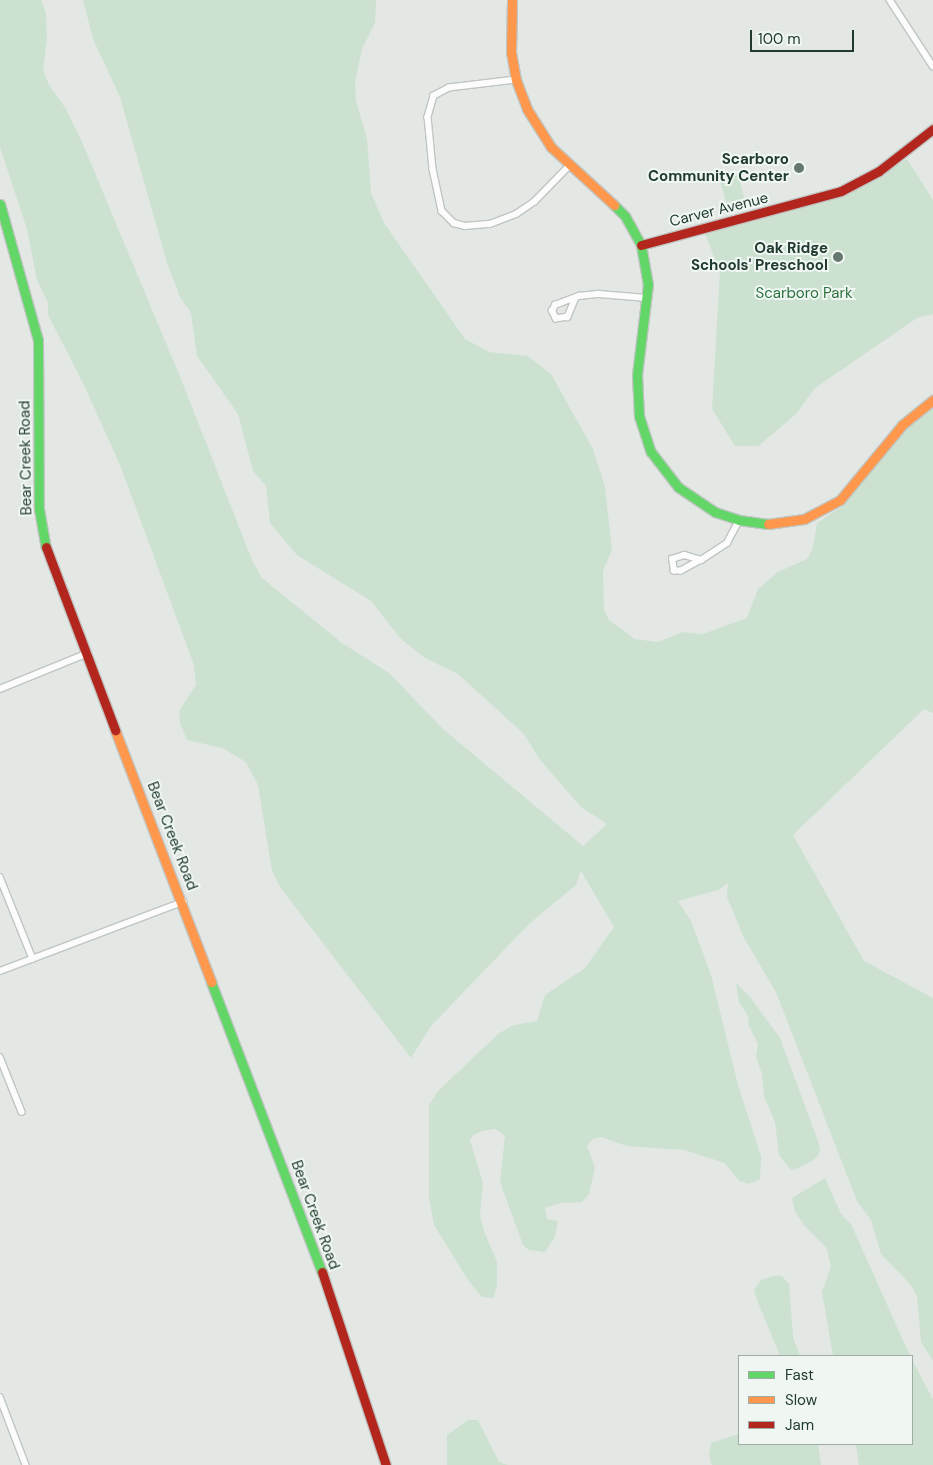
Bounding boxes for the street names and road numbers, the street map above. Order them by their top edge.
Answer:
street label: Carver Avenue [668,189,770,231]
street label: Bear Creek Road [16,400,36,516]
street label: Bear Creek Road [143,779,201,893]
street label: Bear Creek Road [287,1158,343,1272]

= = =

Task goal =
Without including any images, output the data exactly as given.

Response below =
Bounding boxes for the street names and road numbers, the street map above. Order them by their top edge.
Answer:
street label: Carver Avenue [668,189,770,231]
street label: Bear Creek Road [16,400,36,516]
street label: Bear Creek Road [143,779,201,893]
street label: Bear Creek Road [287,1158,343,1272]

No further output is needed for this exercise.